§ Task material

- Opening Delimiter -

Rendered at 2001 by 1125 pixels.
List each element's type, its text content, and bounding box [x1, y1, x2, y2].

- Closing Delimiter -
- Opening Delimiter -

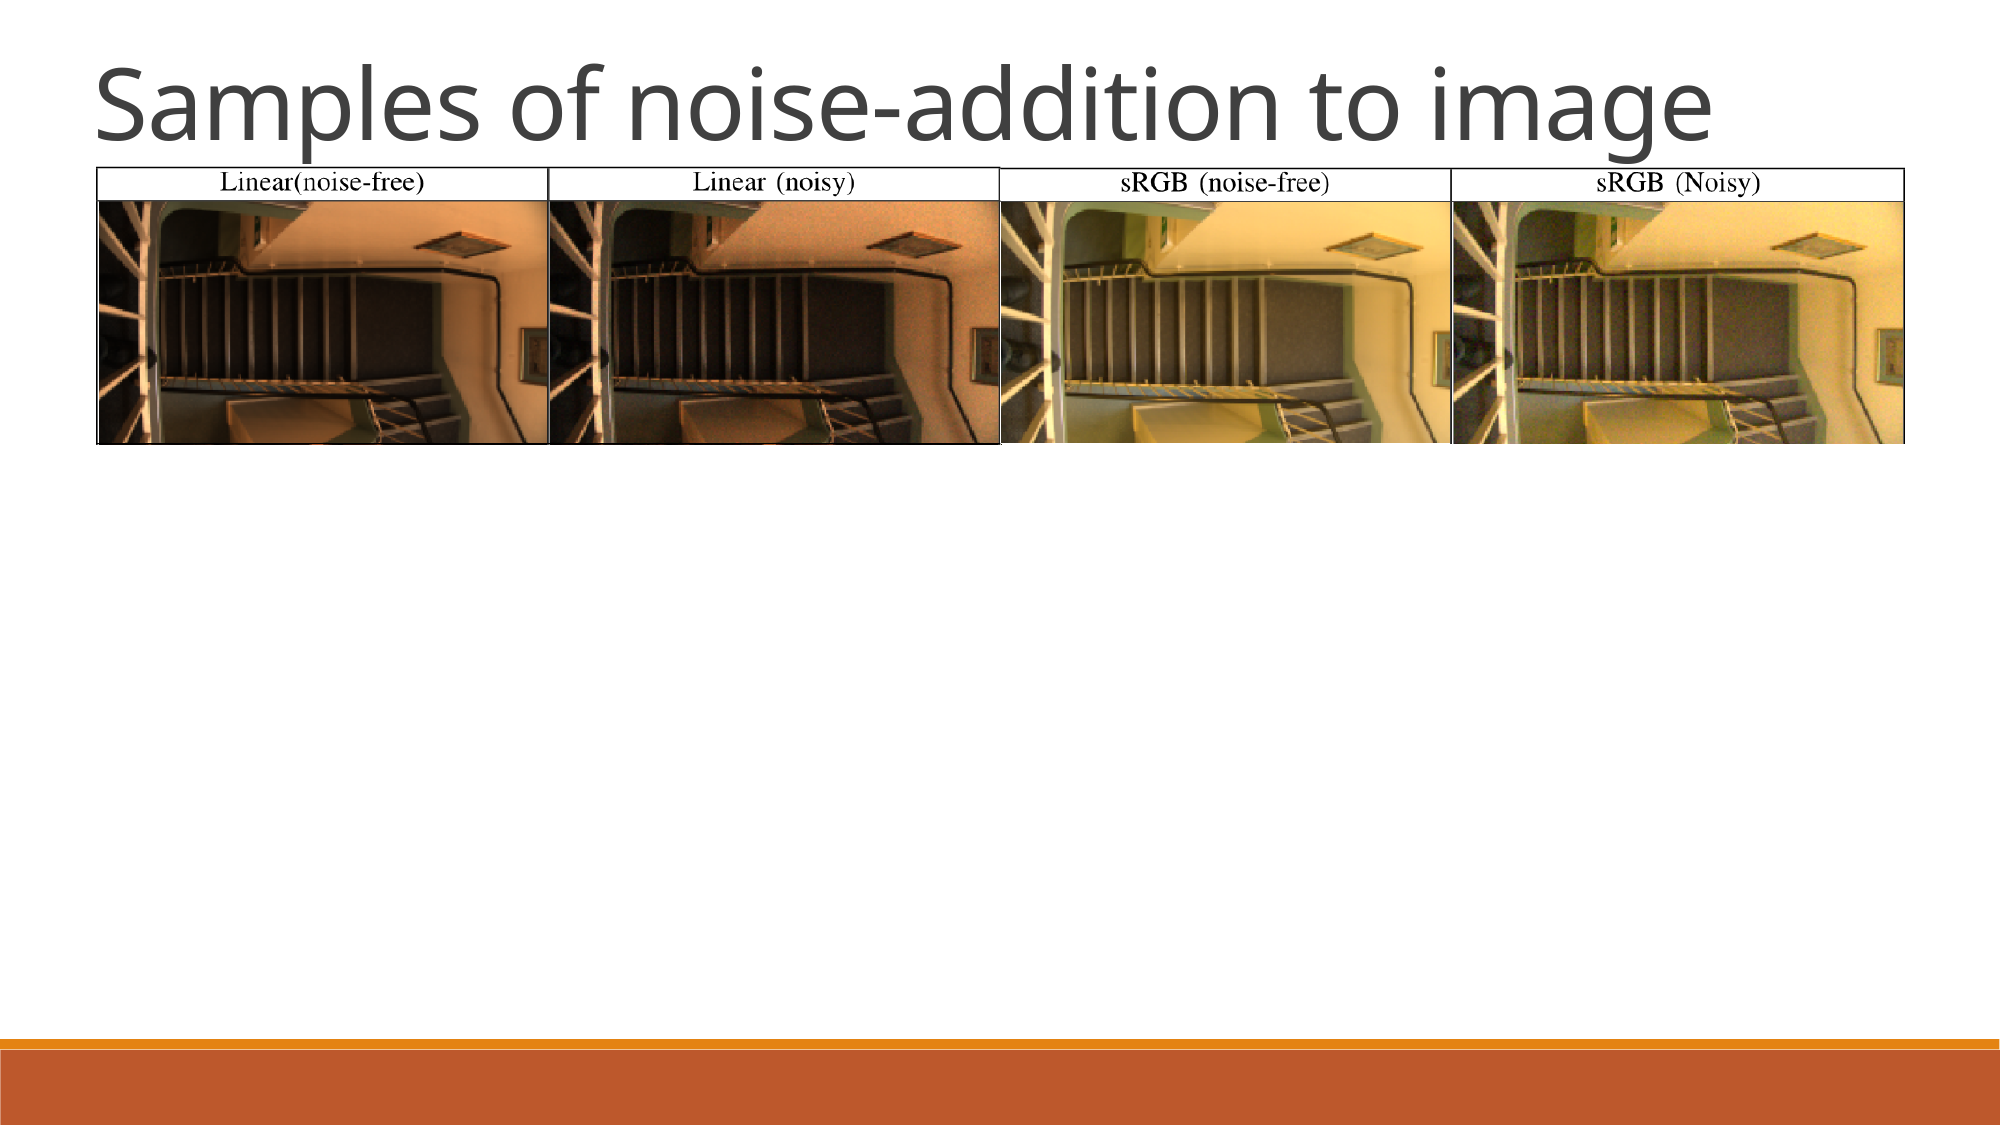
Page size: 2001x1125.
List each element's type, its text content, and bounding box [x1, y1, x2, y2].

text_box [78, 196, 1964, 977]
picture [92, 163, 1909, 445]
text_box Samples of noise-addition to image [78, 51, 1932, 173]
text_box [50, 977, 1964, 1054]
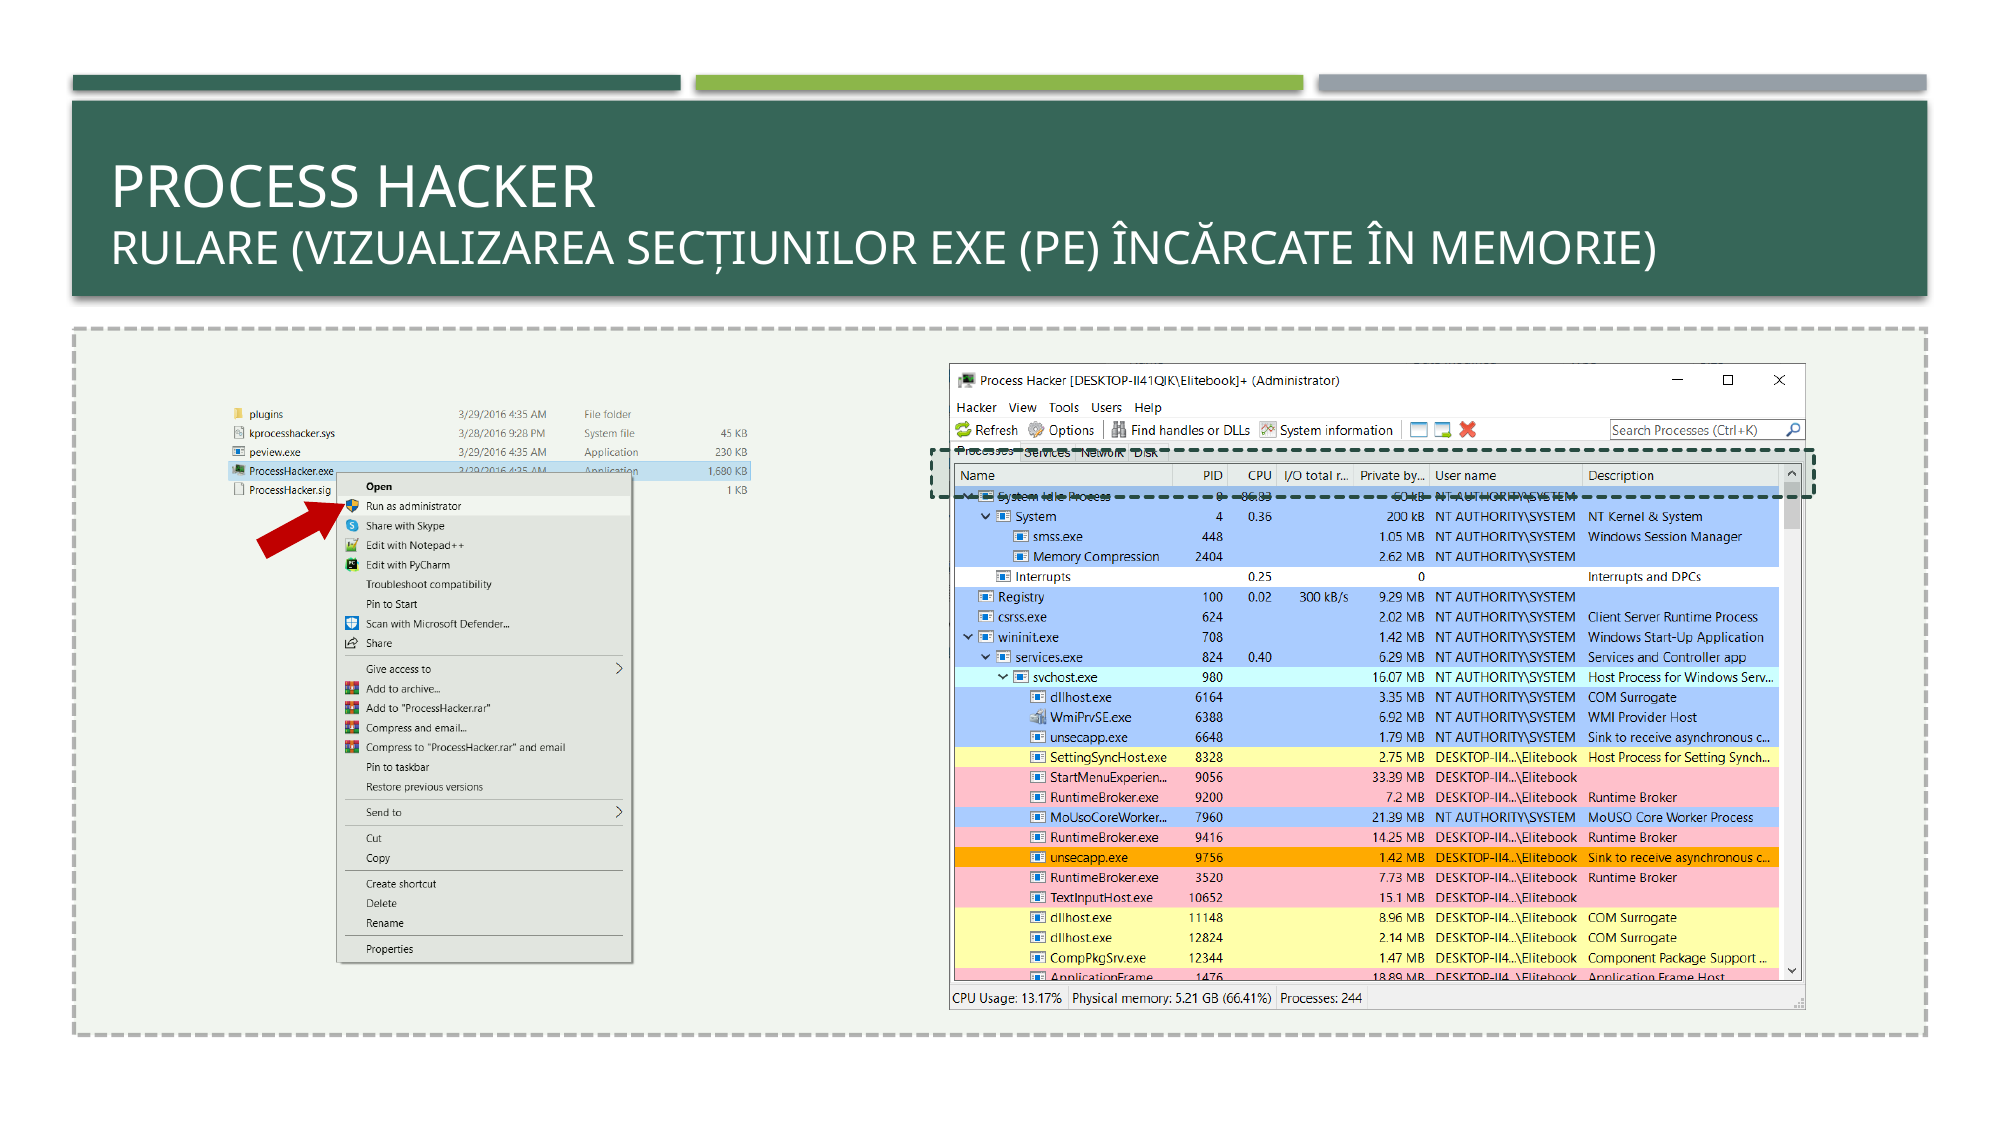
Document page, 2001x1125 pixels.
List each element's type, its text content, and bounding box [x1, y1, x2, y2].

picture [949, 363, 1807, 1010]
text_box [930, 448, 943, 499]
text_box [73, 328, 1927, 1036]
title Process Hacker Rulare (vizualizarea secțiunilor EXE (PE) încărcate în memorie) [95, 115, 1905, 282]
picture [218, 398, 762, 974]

- Closing Delimiter -
- Opening Delimiter -

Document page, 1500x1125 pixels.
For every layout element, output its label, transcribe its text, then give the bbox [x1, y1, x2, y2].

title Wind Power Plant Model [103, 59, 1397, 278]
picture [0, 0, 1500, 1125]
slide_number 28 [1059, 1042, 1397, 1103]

- Closing Delimiter -

§ Your task
Among the entries above, locate the line with "Page size: 2001x1125." and the line with "Document page, 2001x1125 pixels.". Give those two lines and all lines between them again, exactly, leaving out the pictures.

§ Solution
Page size: 2001x1125.
List each element's type, its text content, and bounding box [x1, y1, x2, y2].

text_box [78, 196, 1964, 977]
picture [92, 163, 1909, 445]
text_box Samples of noise-addition to image [78, 51, 1932, 173]
text_box [50, 977, 1964, 1054]
Document page, 2001x1125 pixels.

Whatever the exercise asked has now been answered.